Le ferite dell’anima

Da Antonio

Per quanto lacerante sia stata una ferita, per quanto dolore ci abbia fatto provare prima o poi questa si rimarginerà, fosse anche se la stessa avesse leso la parte più intima della nostra anima. Col tempo poi resta una cicatrice a ricordarci quel dolore, a deturpare la considerazione che abbiamo di noi stessi, a marchiarci indelebilmente come “infami”. Marchio che seppur nascosto allo sguardo altrui mai potrà celarsi al nostro. A poco a poco però, col passare delle stagioni della nostra vita impariamo ad accettare quella cicatrice, a renderla parte di noi, di quello che siamo, senza più dover fare i conti con dolorose e cicliche crisi di rigetto.

E così sparisce in noi stessi pur essendo ancora in bella mostra. Noi non la vediamo più, annacquata dal tempo, da infiniti strati di sentimenti, emozioni, ricordi, paure e svariati altri dolori.

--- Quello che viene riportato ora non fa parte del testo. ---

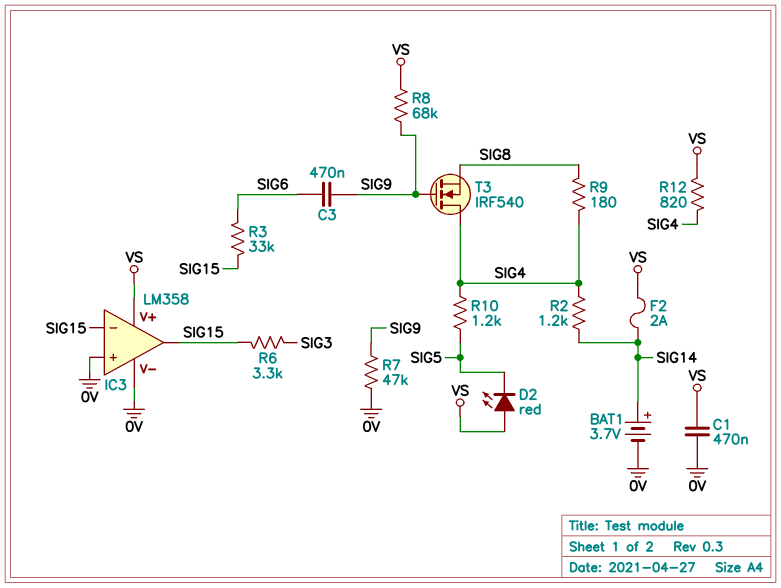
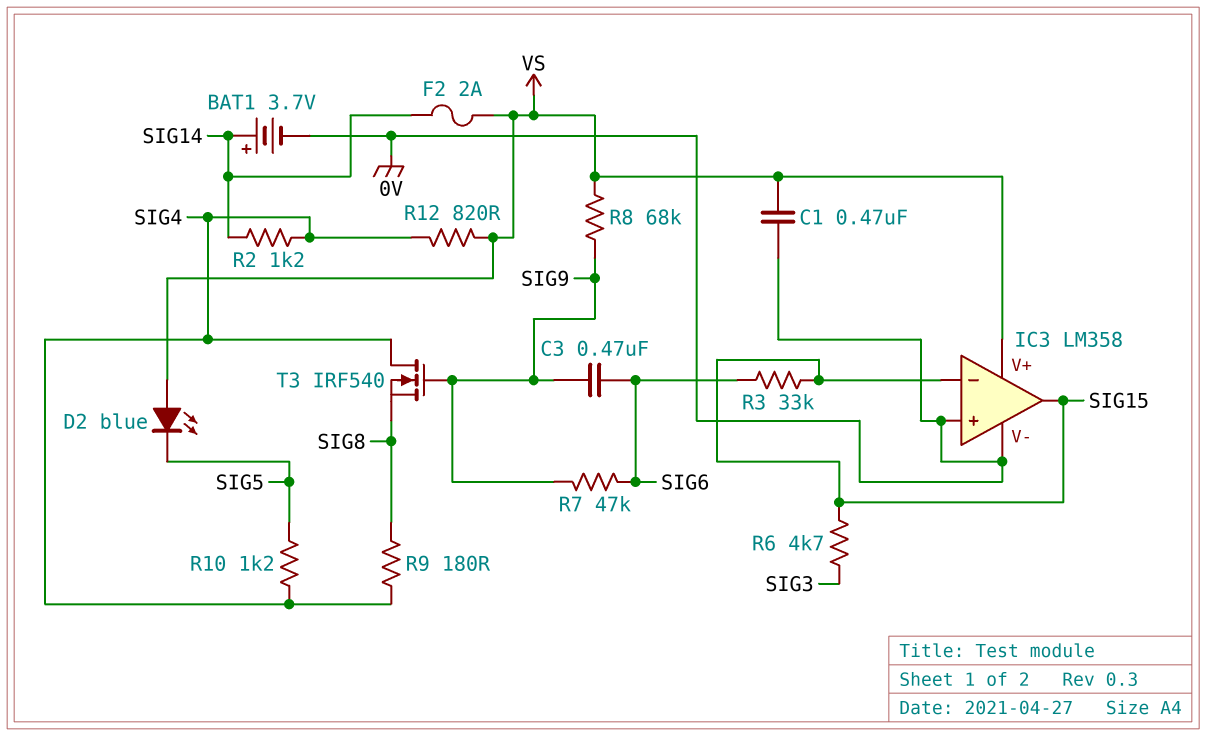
D2: LED red (A VS, K SIG5) -> LED blue (A VS, K SIG5)
R6: 3.3k (SIG3, SIG15) -> 4.7k (SIG3, SIG15)
R7: 47k (0V, SIG9) -> 47k (SIG6, SIG9)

Succede poi che la tristezza d’un giorno di pioggia, la semplicità di una chiacchierata tra amici, l’amaro sapore di un cicchetto che sentiamo bruciar in gola, il rumore del silenzio di una nottata insonne, o quello assordante di un pensiero che non smette di ritornare, ma anche solo il bagliore e la speranza che si accompagnano all’arrivo, misterioso ed imprevisto, di un nuovo sole tra le nuvole grigie del nostro presente, diventano motivo per ridestarsi dalla routine giornaliera e fare un salto nel passato. È quasi un déjà vu con noi stessi, con un io, però, che non esiste più. Quando certe porte si chiudono, infatti, non possono più essere riaperte. Mai più. Anche se l’umido ricordo di un giorno felice viene improvvisamente a galla, e quella ferita che sembrava dimenticata ci ricorda prepotente che non è mai andata via del tutto, come il fastidioso formicolio di un piede rotto in un marzo pazzerello.